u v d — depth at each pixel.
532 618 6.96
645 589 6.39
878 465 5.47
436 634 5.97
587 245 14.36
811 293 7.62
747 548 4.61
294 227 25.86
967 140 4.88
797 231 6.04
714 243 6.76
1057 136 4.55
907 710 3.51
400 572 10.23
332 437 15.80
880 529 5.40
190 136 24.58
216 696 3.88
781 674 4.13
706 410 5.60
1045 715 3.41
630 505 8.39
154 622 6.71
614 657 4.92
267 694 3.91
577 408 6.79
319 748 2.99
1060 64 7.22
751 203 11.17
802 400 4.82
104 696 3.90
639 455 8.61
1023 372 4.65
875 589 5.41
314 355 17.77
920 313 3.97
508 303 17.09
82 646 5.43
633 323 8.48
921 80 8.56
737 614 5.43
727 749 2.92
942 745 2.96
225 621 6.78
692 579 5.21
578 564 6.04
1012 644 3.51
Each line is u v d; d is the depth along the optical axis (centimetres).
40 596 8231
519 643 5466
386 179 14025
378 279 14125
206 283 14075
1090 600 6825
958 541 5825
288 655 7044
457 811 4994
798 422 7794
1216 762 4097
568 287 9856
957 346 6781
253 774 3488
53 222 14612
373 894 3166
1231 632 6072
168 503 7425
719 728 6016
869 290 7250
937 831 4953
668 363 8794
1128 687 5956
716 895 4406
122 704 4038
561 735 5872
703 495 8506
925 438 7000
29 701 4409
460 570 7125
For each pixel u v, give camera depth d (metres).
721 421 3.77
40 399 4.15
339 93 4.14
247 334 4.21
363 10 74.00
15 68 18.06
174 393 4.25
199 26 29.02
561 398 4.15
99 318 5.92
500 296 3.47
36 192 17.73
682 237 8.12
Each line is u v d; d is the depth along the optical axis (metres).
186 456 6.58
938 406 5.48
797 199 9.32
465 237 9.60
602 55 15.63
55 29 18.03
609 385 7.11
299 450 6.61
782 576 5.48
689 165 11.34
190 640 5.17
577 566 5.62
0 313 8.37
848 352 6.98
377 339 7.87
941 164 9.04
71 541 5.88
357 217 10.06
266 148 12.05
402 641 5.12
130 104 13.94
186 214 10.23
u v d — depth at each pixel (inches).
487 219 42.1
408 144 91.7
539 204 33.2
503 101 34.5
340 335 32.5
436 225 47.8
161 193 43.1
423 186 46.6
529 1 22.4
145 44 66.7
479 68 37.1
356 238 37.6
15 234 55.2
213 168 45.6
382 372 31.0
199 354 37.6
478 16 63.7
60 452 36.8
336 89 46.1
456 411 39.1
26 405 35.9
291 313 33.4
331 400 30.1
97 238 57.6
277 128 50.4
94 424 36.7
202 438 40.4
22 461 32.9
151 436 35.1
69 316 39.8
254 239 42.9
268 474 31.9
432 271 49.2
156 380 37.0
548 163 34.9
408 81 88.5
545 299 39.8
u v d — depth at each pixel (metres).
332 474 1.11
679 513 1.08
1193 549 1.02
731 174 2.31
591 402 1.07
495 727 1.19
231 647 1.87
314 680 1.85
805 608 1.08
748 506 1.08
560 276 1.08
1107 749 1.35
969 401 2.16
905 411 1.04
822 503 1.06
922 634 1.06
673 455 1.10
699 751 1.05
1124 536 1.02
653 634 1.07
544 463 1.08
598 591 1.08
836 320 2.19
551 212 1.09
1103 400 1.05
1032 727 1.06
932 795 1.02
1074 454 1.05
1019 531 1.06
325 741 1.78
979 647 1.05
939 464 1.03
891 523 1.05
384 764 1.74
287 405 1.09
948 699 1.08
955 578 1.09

The problem. Look back at the data above. Transcribe exactly the lines starting at the line that contains "436 225 47.8" and ending at the line that contains "202 438 40.4".

Answer to the problem.
436 225 47.8
161 193 43.1
423 186 46.6
529 1 22.4
145 44 66.7
479 68 37.1
356 238 37.6
15 234 55.2
213 168 45.6
382 372 31.0
199 354 37.6
478 16 63.7
60 452 36.8
336 89 46.1
456 411 39.1
26 405 35.9
291 313 33.4
331 400 30.1
97 238 57.6
277 128 50.4
94 424 36.7
202 438 40.4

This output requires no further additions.